ABOUT THIS EXERCISE:
What are the lines from the top of the entries below through the line containing "เอส1-2 และ สปอร์ต"? Return them exactly, both ends included, without the pictures.

INPUT FOR THIS TASK START

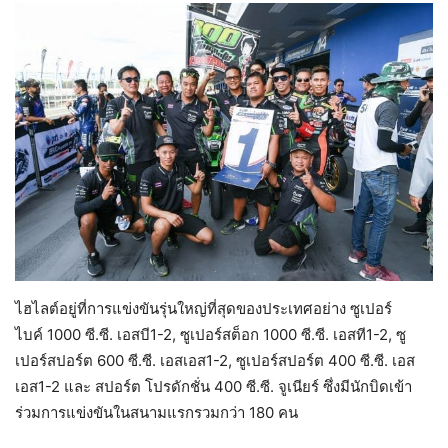
ไฮไลต์อยู่ที่การแข่งขันรุ่นใหญ่ที่สุดของประเทศอย่าง ซูเปอร์
ไบค์ 1000 ซี.ซี. เอสบี1-2, ซูเปอร์สต็อก 1000 ซี.ซี. เอสที1-2, ซู
เปอร์สปอร์ต 600 ซี.ซี. เอสเอส1-2, ซูเปอร์สปอร์ต 400 ซี.ซี. เอส
เอส1-2 และ สปอร์ต โปรดักชั่น 400 ซี.ซี. จูเนียร์ ซึ่งมีนักบิดเข้า
ร่วมการแข่งขันในสนามแรกรวมกว่า 180 คน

INPUT FOR THIS TASK END

PROBLEM SOLUTION:
ไฮไลต์อยู่ที่การแข่งขันรุ่นใหญ่ที่สุดของประเทศอย่าง ซูเปอร์
ไบค์ 1000 ซี.ซี. เอสบี1-2, ซูเปอร์สต็อก 1000 ซี.ซี. เอสที1-2, ซู
เปอร์สปอร์ต 600 ซี.ซี. เอสเอส1-2, ซูเปอร์สปอร์ต 400 ซี.ซี. เอส
เอส1-2 และ สปอร์ต โปรดักชั่น 400 ซี.ซี. จูเนียร์ ซึ่งมีนักบิดเข้า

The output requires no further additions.